True urethral strictures in females are rare, but can occur as a result of chronic urethral infections, trauma from iatrogenic urethral dilations, and postreconstructive ure-thral surgery. In these cases, the narrowing of the urethra is easily recognized endoscopically. Although urethral dilations have been used in the past, idiopathic and post-surgical strictures can be treated with periodic self-catheterization or permanent CIC, transurethral incision, or urethral reconstruction as reported in males with similar conditions. As reported in the management of male urethral strictures, CIC can be used as a modality to self-obturate strictures and prevent stricture recurrences in females. Adjuvant topical estrogen replacement may complement this manipulative therapy.

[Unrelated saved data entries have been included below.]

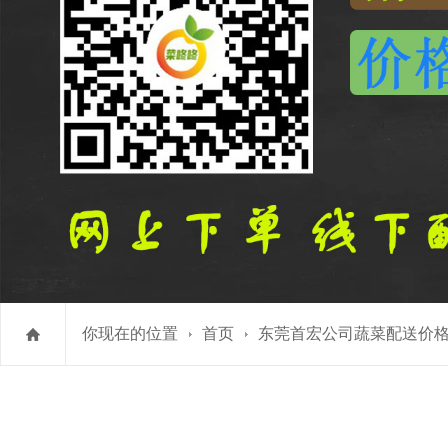
你现在的位置
首页
东莞首宏公司蔬菜配送价格表 2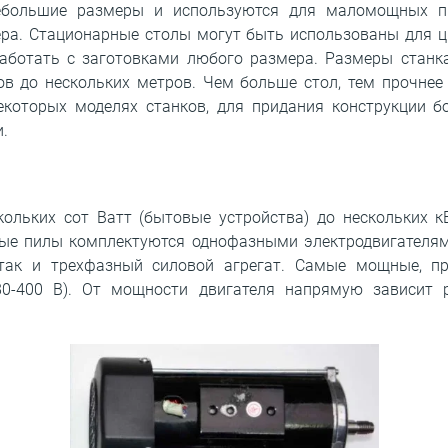
ебольшие размеры и используются для маломощных пи
ра. Стационарные столы могут быть использованы для 
аботать с заготовками любого размера. Размеры станка
ов до нескольких метров. Чем больше стол, тем прочнее
екоторых моделях станков, для придания конструкции 
.
ольких сот Ватт (бытовые устройства) до нескольких к
ые пилы комплектуются однофазными электродвигателями
так и трехфазный силовой агрегат. Самые мощные, 
0-400 В). От мощности двигателя напрямую зависит 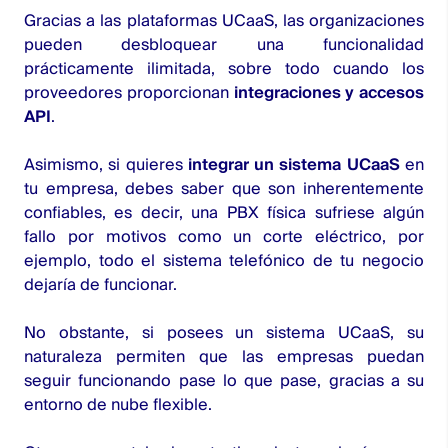
Gracias a las plataformas UCaaS, las organizaciones
pueden desbloquear una funcionalidad
prácticamente ilimitada, sobre todo cuando los
proveedores proporcionan
integraciones y accesos
API
.
Asimismo, si quieres
integrar un sistema UCaaS
en
tu empresa, debes saber que son inherentemente
confiables, es decir, una PBX física sufriese algún
fallo por motivos como un corte eléctrico, por
ejemplo, todo el sistema telefónico de tu negocio
dejaría de funcionar.
No obstante, si posees un sistema UCaaS, su
naturaleza permiten que las empresas puedan
seguir funcionando pase lo que pase, gracias a su
entorno de nube flexible.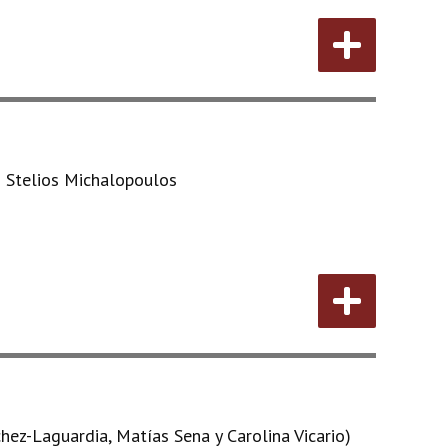
d Stelios Michalopoulos
hez-Laguardia, Matías Sena y Carolina Vicario)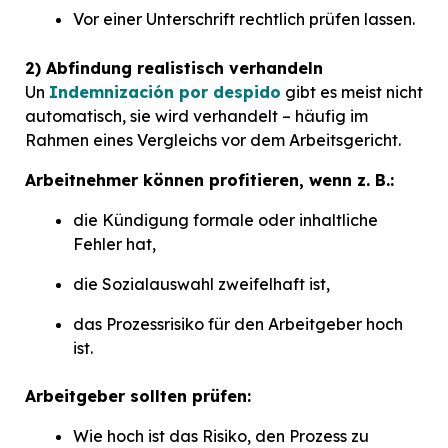
Vor einer Unterschrift rechtlich prüfen lassen.
2) Abfindung realistisch verhandeln
Un
Indemnización por despido
gibt es meist nicht
automatisch, sie wird verhandelt – häufig im
Rahmen eines Vergleichs vor dem Arbeitsgericht.
Arbeitnehmer können profitieren, wenn z. B.:
die Kündigung formale oder inhaltliche
Fehler hat,
die Sozialauswahl zweifelhaft ist,
das Prozessrisiko für den Arbeitgeber hoch
ist.
Arbeitgeber sollten prüfen:
Wie hoch ist das Risiko, den Prozess zu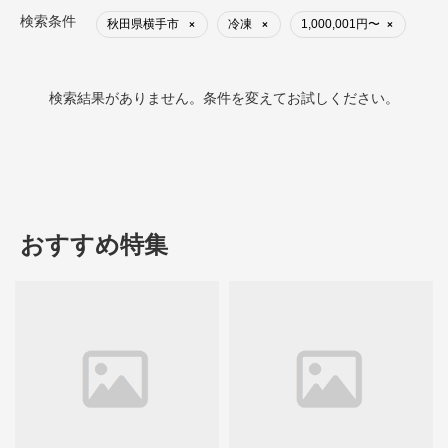
検索条件
秋田県横手市
冷凍
1,000,001円〜
×
×
×
検索結果がありません。条件を変えてお試しください。
おすすめ特集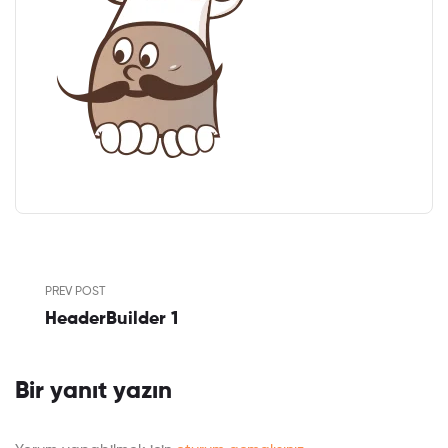
PREV POST
HeaderBuilder 1
Bir yanıt yazın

Urethral dilatation has been used for many years as a treatment for recurrent cystitis, pelvic or bladder and ure-thral pain, and for nonspecific voiding dysfunction including bladder emptying dysfunction in women. Although frequently used to treat urethral syndrome or primary bladder neck obstruction in the female, this procedure often results in only temporary symptomatic relief and over time it may result in bladder outlet obstruction secondary to transmural urethral stenosis or stricture formation. The obstruction is caused by periurethral fibrosis and scarring of the urethral wall that results from multiple episodes of postdilatation bleeding or extravasation of urine into the periurethral tissues. This may result in rigidity of the urethral wall and narrowing of the urethral lumen.
Management of the postdilatation obstruction and ure-thral stenosis in females is challenging in that the goal of providing low-resistance bladder emptying must be
weighed against the complication of developing urinary incontinence. Curative therapy ranges from transurethral incision of the urethra to various forms of urethral reconstruction depending on the degree (mucosal vs transmural) and the area involved. For urethral reconstructions without bladder neck involvement, there is usually sufficient tissue of the anterior vaginal wall to use as pedicle flaps for reconstruction. If the vaginal tissue is extensively scarred, ischemic, or atrophied, other potential donor sites should be considered. These may include labial and perineal pedicle flaps, and rarely the use of rectus and gracilis pedicle flaps. We prefer to use buccal mucosa grafts (Figure 10-2.1) for urethral reconstruction in women when the anterior vaginal wall tissue is not applicable for reconstruction or the urethral defect is too large. This obviates the more disfiguring and morbid complications of muscle flaps or anterior bladder flap repairs (Barnes' bladder flap urethroplasty) obtained through an abdominal incision.